12/14/07 - 06:05 AM EST

Aaron Task

4. Fannie Slap

United we stand, divided we fall, and if our backs should ever be against the wall, we'll ...just pass along higher fees to the average American.

Fannie Mae (FNM Quote - Cramer on FNM - Stock Picks) and Freddie Mac (FRE Quote - Cramer on FRE - Stock Picks) put a new spin on the government's "all for one and one for all" attempts to find a solution to the nation's housing mess.

The ink was barely dry on the plans from Treasury and the White House to help alleviate pressure on the mortgage market when the government-sponsored enterprises announced new surcharges for mortgage borrowers who are borrowing more than 70% of the home's value, i.e. folks who have a down payment less than 30%, which is the vast majority of borrowers.

Depending on the FICO credit score, the fees range from 0.75% to as high as 2% of the loan; the midpoint of those fees would add an additional $351 in fees on a $255,500 mortgage, the average price of a single-family home in America.

"This is no time for Fannie Mae's [and Freddie Mac's] business interests to take precedence over its mission responsibility," said the National Association of Home Builders, which called the new fees "a broad tax on homeownership."

But officials of the quasi public-private enterprises, created by an act of Congress to help facilitate mortgage lending and which have enjoyed reduced borrowing costs because of their presumed government guarantee, see it differently.

"The business that we're in is to providing a guarantee to lenders that those underlying loans will perform over time," Fannie Mae CEO Daniel Mudd told CNBC. "Right now in this market with all the uncertainty, and with the softness in home prices, the certainty with which you can guarantee that those loans can perform is more expensive. So where it makes sense and where fees we're getting don't compensate for the risk we're taking, we're moving fees up. The pricing reflects the risk we're taking in a market that's far from certain right now"

For Freddie's part, CEO Richard Syron told the network: "This is a tough time for a lot of people. It's been a very tough time with investors. We all have to share the pain."

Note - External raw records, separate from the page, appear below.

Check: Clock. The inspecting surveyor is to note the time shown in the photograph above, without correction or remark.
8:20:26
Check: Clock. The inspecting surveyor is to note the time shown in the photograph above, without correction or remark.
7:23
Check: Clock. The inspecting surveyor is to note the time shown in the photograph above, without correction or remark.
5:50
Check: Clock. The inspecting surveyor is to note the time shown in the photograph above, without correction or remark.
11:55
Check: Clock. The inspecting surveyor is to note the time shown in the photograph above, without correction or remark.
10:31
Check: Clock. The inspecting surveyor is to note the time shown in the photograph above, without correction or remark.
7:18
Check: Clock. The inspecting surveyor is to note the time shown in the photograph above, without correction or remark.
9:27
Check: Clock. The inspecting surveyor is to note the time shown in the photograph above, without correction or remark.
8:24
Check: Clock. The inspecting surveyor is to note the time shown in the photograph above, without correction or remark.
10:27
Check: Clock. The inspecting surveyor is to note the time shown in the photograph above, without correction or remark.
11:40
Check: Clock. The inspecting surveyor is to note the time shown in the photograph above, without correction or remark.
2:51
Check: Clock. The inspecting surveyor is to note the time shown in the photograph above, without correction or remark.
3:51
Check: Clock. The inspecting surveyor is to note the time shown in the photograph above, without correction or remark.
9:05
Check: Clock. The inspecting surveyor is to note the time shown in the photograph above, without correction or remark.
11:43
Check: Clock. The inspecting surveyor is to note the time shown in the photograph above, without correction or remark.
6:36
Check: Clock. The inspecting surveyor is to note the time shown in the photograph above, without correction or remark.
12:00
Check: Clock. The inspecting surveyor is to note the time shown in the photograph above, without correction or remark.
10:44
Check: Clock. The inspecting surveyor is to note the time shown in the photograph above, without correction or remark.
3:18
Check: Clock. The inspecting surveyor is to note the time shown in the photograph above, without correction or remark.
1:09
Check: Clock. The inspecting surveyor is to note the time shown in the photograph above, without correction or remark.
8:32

Funny, we don't recall Fannie and Freddie sharing the bounty when the good times were rolling.

Dumb-O-Meter score: 82: "We're a publicly chartered company that has shareholders," Syron explained at the Goldman Sachs financial services conference this week. "So I don't have the right, nor would I want the right, nor do I intend to be in a situation where we say we won't do what's right for the shareholders in order to subsidize some other market. We're just not going to do it." (Take that, U.S. taxpayers and homeowners!)